What has captured the interest of global media has been our analysis of Twitter content.

Cristianini  is passionate about the work. “We were able to measure patterns of media-content similarity across the 27 EU countries; detect gender bias in the media, compare the readability of various newspapers; extract the key political relations among actors in the US Elections,” he says. ”But what has captured the interest of global media has been our analysis of Twitter content.”

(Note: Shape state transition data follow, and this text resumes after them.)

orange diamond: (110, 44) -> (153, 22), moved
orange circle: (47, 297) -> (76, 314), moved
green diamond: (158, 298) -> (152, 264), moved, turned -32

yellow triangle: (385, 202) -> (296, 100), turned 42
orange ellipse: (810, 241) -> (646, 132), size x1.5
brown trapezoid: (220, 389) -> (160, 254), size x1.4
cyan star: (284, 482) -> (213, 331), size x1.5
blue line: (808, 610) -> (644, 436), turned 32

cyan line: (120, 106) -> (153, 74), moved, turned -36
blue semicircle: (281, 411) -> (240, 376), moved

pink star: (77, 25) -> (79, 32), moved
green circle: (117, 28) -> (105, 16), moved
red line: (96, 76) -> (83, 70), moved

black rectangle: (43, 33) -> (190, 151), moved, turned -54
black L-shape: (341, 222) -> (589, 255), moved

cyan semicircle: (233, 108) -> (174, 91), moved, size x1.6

This recent analysis focussed on public sentiment. Traditionally, the only way to assess the mood of the general public was to question a large number of people about their feelings. Cristianini’s team decided to focus on Twitter – commonly used by people to express their feelings on everything and anything. 484 million tweets that were generated by more than 9.8 million users were collected from the 54 largest cities in the UK between July 2009 and January 2012. Their system tracked four moods: “Fear”, “Joy”, “Anger” and “Sadness” by counting frequencies of words associated with each mood in the tweets. Using this method they recorded the changes in moods in different UK cities over time.

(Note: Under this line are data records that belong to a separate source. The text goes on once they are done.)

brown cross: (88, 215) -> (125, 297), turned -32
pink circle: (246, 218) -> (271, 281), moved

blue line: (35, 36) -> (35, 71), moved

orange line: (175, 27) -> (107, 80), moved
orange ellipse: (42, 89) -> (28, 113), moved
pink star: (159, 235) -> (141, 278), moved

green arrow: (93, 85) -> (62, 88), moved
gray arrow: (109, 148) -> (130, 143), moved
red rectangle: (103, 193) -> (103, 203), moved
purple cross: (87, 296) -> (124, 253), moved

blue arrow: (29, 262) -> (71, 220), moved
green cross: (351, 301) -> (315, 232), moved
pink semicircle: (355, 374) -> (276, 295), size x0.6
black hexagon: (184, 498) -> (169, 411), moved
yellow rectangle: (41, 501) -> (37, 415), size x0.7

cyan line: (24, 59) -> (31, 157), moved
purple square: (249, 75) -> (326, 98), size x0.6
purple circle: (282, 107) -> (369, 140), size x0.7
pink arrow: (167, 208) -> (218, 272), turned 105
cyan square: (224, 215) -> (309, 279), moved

The results were fascinating. There was a periodic peak of joy around Christmas and a periodic peak of fear around Halloween. Negative moods started to dominate the Twitter content after the announcement of massive cuts in public spending on October 2010, with the effect continuing from then onwards. Most interestingly, there was a significant increase in anger in the weeks before the summer riots of August 2011. There was also a possible calming effect coinciding with the run up to the royal wedding. Perhaps ironically, these research results became big news, reported in media around the world. Social scientists have found the work of great interest.  “We have been in touch with various social scientists,” says Cristianini, “many of whom are both fascinated and slightly worried about the possibilities. We are now collaborating with some of them.”

The future looks bright for this technology. Cristianini has big ambitions. “With the right amount of funding, we could monitor topics and sentiment in all key news outlets as well as radio stations,” he says. “We could probably access information in images too. There is a lot that would be exciting to do.”

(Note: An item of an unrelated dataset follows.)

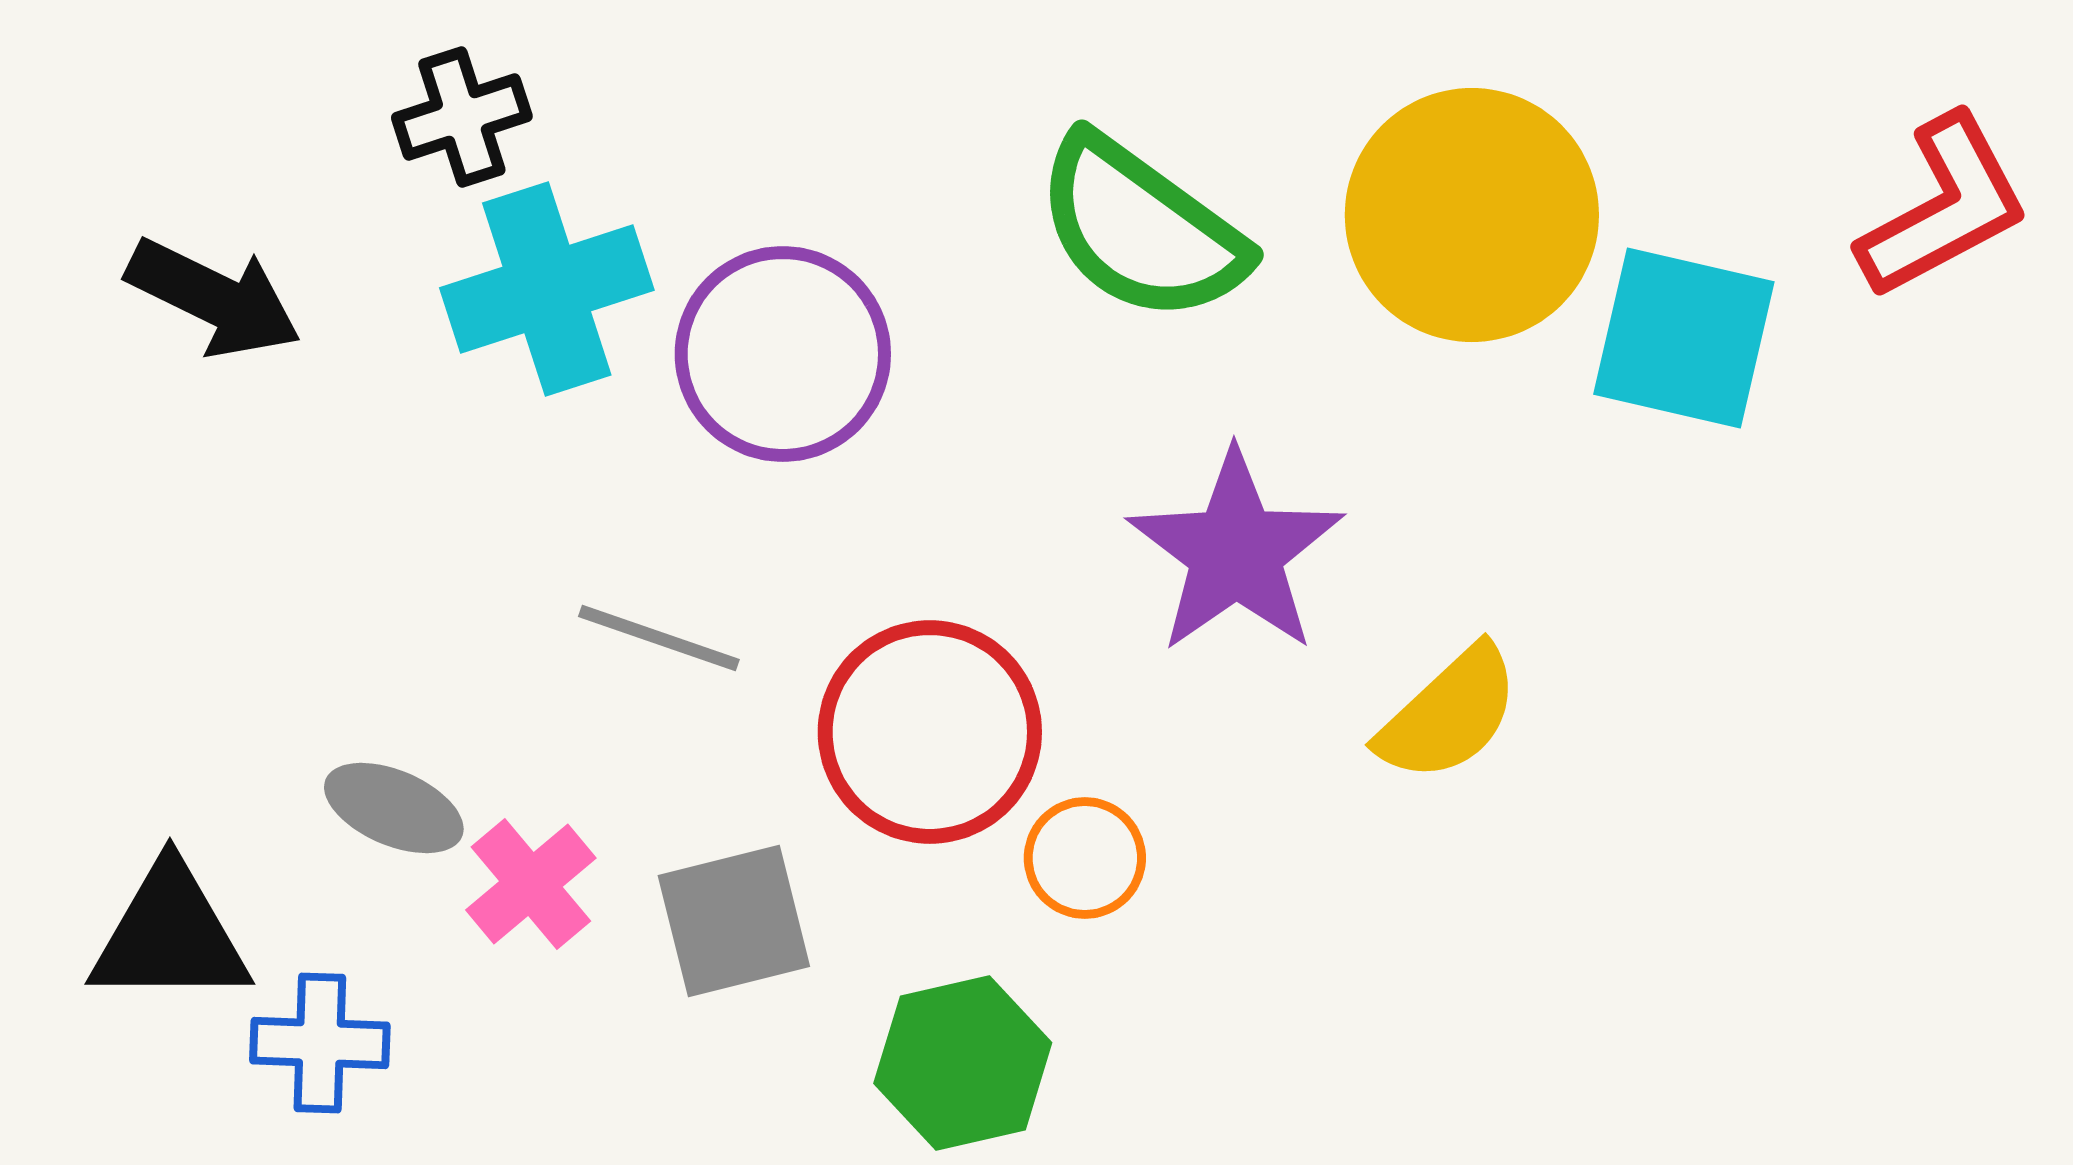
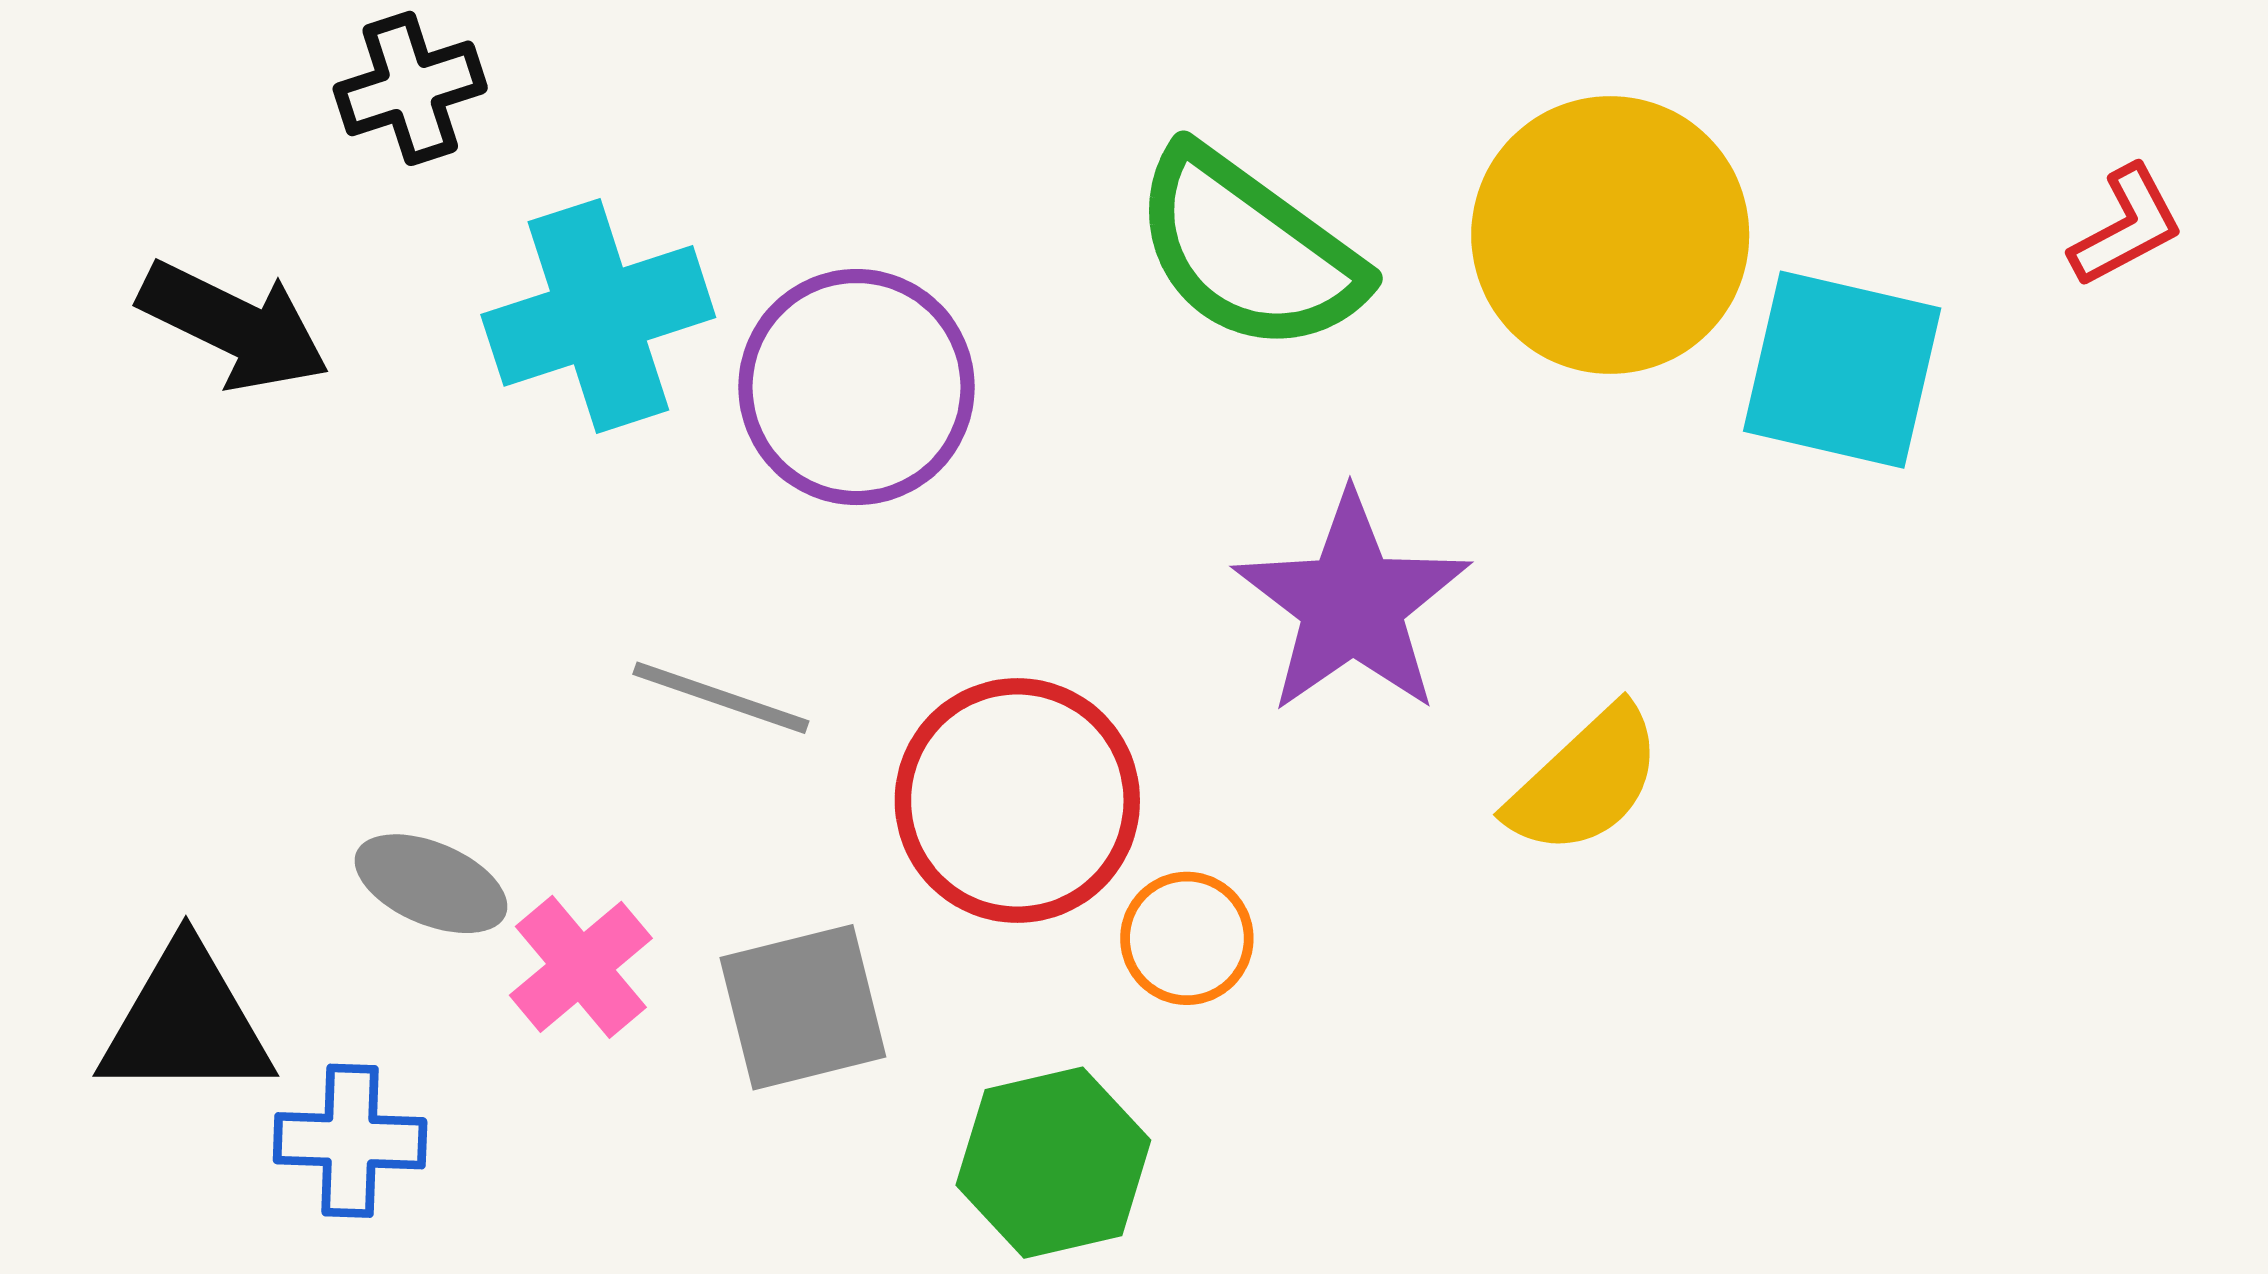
black cross: (462, 117) -> (410, 88), moved
red L-shape: (1944, 207) -> (2127, 226), size x0.6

News Outlets Analysis and Monitoring System

NOAM is centred around a database, which is populated by a web pipeline and by a statistical machine translation module, operating on multilingual news content. It is a data management system that autonomously generates parts of its contents, for example by translation and annotation. Its architecture is modular, with modules including:

  • Pre-defined lists of news feeds are crawled, in RSS or Atom format, to provide the content of news outlets of interest. News feeds contain links to the article bodies. An HTML scraper identifies and collects the textual article content from each of the article webpages. The crawler tags these newly discovered articles with a set of tags that will enable other modules to work on them, such as the language of article.
  • All non-English articles are translated into English using a statistical machine translation approach. Currently all 21 main EU languages are translated.
  • Topic Taggers. The topic of articles is discovered using topic classification based on Support Vector Machines.
  • Articles are clustered into stories (sets of articles that discuss the same event).
  • Suffix Tree. Frequent phrases (memes) and significant events are detected using a suffix tree.
  • Entities Detection. Named entities present in articles are detected (people, organisations and locations).
  • Feed Finder. The addition of new feeds into the system is performed in a semi-automatic way. This module crawls the Internet and tries to discover new outlets and corresponding feeds. The outlets and feeds have to be confirmed and annotated manually for addition to the system.